In Assam, the stakes are almost personal. Chief Minister Himanta Biswa Sarma , arguably the BJP's most combative state leader, is fighting not just for his seat but for his legacy. Counting will decide whether the BJP-led NDA secures a third consecutive term or whether the Congress, led by state unit chief Gaurav Gogoi , engineers a comeback that would send shockwaves through the ruling alliance's confidence in the Northeast. With 722 candidates contesting 126 seats across 40 counting centres, and 25 CAPF companies deployed to guard EVMs, the administration has left nothing to chance.
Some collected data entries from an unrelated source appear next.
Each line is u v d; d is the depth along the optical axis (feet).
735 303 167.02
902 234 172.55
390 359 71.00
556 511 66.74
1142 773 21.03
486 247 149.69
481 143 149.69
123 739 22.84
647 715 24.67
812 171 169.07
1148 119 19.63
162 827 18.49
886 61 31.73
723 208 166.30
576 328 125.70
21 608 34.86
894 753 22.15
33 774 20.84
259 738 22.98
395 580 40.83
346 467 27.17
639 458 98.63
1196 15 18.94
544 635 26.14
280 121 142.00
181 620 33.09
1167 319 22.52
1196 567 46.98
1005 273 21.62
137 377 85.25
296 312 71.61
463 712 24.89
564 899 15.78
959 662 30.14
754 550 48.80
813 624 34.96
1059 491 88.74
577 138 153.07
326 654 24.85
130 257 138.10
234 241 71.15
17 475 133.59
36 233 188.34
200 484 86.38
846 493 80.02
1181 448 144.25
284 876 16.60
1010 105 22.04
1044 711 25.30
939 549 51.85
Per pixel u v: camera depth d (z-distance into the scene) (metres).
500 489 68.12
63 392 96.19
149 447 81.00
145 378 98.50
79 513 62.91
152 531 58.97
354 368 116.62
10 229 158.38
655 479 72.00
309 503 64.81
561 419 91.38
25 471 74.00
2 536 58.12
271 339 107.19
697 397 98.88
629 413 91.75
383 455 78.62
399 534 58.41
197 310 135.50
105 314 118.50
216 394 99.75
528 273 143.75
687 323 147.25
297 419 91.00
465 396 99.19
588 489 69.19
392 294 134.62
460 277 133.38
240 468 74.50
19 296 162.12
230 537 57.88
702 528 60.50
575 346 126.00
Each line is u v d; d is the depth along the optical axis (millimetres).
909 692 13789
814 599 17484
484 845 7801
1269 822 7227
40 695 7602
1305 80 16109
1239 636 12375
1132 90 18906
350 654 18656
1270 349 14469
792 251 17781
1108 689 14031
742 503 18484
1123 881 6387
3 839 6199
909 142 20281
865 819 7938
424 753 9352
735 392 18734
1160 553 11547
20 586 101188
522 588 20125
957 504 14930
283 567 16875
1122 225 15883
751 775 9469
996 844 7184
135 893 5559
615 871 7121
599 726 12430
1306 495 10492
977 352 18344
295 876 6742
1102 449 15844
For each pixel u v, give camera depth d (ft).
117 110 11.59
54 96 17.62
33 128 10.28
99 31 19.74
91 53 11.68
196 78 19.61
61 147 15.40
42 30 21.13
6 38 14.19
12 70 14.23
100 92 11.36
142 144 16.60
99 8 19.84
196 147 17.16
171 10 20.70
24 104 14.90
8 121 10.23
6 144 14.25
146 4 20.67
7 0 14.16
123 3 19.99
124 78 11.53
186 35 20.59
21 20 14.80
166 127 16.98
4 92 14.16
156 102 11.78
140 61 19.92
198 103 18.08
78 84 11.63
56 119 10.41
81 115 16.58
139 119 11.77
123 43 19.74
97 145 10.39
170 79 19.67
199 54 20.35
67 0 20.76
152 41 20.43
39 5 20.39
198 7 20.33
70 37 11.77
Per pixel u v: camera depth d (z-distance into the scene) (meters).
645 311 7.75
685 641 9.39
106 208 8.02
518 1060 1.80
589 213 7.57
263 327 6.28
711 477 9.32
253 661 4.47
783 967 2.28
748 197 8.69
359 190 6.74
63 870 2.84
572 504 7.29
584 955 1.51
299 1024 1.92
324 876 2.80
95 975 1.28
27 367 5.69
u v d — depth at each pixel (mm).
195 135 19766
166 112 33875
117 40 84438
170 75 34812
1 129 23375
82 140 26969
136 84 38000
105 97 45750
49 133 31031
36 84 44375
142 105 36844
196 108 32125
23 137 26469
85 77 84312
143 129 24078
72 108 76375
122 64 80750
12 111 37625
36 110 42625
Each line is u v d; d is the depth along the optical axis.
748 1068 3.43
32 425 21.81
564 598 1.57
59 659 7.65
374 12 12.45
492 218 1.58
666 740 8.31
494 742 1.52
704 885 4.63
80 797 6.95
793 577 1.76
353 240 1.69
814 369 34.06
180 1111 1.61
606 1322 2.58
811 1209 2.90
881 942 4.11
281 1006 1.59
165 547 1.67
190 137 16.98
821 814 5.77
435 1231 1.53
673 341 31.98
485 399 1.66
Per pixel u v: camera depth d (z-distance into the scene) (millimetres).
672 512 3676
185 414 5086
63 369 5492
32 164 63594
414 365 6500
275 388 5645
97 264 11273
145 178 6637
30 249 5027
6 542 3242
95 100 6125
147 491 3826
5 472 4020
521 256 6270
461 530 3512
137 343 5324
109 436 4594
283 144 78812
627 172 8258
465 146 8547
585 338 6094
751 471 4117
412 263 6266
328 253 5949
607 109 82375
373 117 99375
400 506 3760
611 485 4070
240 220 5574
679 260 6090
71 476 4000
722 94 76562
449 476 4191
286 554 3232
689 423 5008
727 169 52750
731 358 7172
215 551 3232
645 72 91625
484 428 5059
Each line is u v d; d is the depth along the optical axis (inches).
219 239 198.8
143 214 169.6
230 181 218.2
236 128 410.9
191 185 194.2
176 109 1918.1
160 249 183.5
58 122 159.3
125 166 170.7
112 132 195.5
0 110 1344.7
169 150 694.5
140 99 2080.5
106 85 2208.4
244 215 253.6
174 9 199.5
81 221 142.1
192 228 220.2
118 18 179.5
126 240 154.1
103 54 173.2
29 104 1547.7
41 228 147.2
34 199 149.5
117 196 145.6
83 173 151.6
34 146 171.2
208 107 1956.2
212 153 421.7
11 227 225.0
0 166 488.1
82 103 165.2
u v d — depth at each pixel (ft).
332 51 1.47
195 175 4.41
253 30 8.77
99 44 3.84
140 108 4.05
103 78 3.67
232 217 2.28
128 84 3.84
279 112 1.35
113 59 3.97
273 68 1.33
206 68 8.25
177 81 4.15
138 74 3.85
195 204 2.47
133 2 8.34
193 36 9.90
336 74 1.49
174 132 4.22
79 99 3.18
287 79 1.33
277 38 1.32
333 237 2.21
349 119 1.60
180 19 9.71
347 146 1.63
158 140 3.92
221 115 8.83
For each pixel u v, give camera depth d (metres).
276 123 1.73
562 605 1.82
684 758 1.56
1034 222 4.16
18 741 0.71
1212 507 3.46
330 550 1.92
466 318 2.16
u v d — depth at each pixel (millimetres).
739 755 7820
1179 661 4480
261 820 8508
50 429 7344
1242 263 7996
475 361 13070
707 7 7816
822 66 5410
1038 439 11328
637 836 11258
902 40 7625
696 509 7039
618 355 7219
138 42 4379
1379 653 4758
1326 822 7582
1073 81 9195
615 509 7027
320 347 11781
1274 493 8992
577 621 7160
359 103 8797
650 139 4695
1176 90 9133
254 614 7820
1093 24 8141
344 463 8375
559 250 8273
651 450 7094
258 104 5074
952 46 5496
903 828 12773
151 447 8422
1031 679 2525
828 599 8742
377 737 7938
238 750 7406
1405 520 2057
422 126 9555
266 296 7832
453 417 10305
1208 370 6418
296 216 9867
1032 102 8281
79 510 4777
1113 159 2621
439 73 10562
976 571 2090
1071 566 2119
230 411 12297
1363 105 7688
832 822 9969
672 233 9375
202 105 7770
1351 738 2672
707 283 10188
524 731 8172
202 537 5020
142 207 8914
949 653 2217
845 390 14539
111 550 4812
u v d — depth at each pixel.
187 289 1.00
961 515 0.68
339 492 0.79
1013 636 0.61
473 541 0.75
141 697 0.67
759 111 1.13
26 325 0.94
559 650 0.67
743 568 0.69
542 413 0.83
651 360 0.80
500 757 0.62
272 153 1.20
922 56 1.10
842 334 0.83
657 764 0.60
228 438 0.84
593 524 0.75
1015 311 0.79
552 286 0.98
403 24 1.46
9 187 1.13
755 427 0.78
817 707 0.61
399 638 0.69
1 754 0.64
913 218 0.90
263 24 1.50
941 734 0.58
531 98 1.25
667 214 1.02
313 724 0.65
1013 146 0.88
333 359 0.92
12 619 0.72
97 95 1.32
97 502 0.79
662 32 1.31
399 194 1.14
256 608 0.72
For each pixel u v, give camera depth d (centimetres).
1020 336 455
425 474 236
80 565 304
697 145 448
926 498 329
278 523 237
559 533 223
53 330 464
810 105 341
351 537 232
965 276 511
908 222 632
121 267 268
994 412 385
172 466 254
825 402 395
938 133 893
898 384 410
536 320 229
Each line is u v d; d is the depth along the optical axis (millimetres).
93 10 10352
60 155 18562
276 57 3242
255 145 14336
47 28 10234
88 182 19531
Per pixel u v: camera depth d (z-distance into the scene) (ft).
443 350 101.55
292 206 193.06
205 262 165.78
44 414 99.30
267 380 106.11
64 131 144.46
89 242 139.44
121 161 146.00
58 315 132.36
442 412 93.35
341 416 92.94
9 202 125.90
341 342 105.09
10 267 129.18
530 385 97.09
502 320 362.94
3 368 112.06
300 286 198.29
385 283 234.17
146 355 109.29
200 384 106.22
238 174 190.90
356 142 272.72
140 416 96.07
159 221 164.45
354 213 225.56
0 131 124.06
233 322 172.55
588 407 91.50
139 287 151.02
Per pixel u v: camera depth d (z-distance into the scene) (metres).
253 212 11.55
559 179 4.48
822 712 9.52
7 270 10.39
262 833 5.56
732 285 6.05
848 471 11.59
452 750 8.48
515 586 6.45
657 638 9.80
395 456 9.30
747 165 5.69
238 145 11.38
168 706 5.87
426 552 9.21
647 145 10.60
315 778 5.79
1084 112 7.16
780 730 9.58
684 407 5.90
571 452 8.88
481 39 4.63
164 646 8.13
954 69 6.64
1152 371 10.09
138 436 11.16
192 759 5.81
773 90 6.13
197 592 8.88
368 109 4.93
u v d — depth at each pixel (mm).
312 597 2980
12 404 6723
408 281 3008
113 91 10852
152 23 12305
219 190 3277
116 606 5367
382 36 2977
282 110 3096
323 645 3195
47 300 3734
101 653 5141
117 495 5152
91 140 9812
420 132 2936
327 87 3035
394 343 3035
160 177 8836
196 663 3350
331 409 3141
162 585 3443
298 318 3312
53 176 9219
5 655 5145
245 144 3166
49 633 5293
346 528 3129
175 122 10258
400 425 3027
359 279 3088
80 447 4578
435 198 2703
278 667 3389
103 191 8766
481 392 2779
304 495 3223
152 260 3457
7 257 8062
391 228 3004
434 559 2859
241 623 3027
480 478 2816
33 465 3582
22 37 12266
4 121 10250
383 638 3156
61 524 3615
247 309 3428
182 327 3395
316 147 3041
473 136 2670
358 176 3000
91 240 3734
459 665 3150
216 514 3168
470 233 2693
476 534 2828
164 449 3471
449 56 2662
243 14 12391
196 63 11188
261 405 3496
But if Assam is a test of endurance, West Bengal is the great unknown. Exit polls have projected an advantage for the BJP, raising the very real possibility of a power shift in a state that Mamata Banerjee's Trinamool Congress has ruled since 2011. The most bullish projections for the BJP range from 178 to as many as 203 seats in the 294-member House, while People's Pulse has projected a comfortable TMC alliance lead with 177 to 187 seats. The spread between projections tells the story — this is genuinely anyone's fight. Sweet shops in Kolkata reportedly began preparing special “Joy Bangla” and “Modishree” themed desserts, ready to sell victory sweets to whichever side wins.
Down south, the mood is equally electric. In Kerala , counting begins at 8 AM, with early trends expected within hours. The LDF , led by Chief Minister Pinarayi Vijayan , is seeking a rare back-to-back mandate, while the Congress-led UDF has campaigned on its “Keralam Jayikkum” promise of a new era. In party offices across Thiruvananthapuram and Kozhikode, biryani and laddoos are laid out, though confidence carries a nervous edge on a day like this.
In Tamil Nadu , the election recorded its highest-ever voter turnout of 85.1% , seen either as anti-incumbency against M.K. Stalin’s DMK or renewed support, depending on interpretation. The reunited AIADMK–BJP alliance has added a new layer of unpredictability to the contest.
Puducherry , with a record turnout of 89.87% , adds another twist. Exit polls project the NDA under Chief Minister N. Rangaswamy to win between 16 and 20 seats in the 30-member assembly, but the entry of actor Vijay’s Tamilaga Vettri Kazhagam has disrupted conventional calculations.
What makes May 4, 2026 historic is its simultaneity . Five battlegrounds, five narratives, five futures, all converging at once. The BJP fights on every front. The Congress and allies fight for survival and relevance. Regional parties like TMC, LDF, and DMK fight to prove India’s politics is still multi-polar.
By sunset, answers will be written. The sweets will be distributed, or they won’t. The calls will be made, or they won’t. But in this final pause before the numbers arrive, the country is holding its breath, waiting to see what it has built.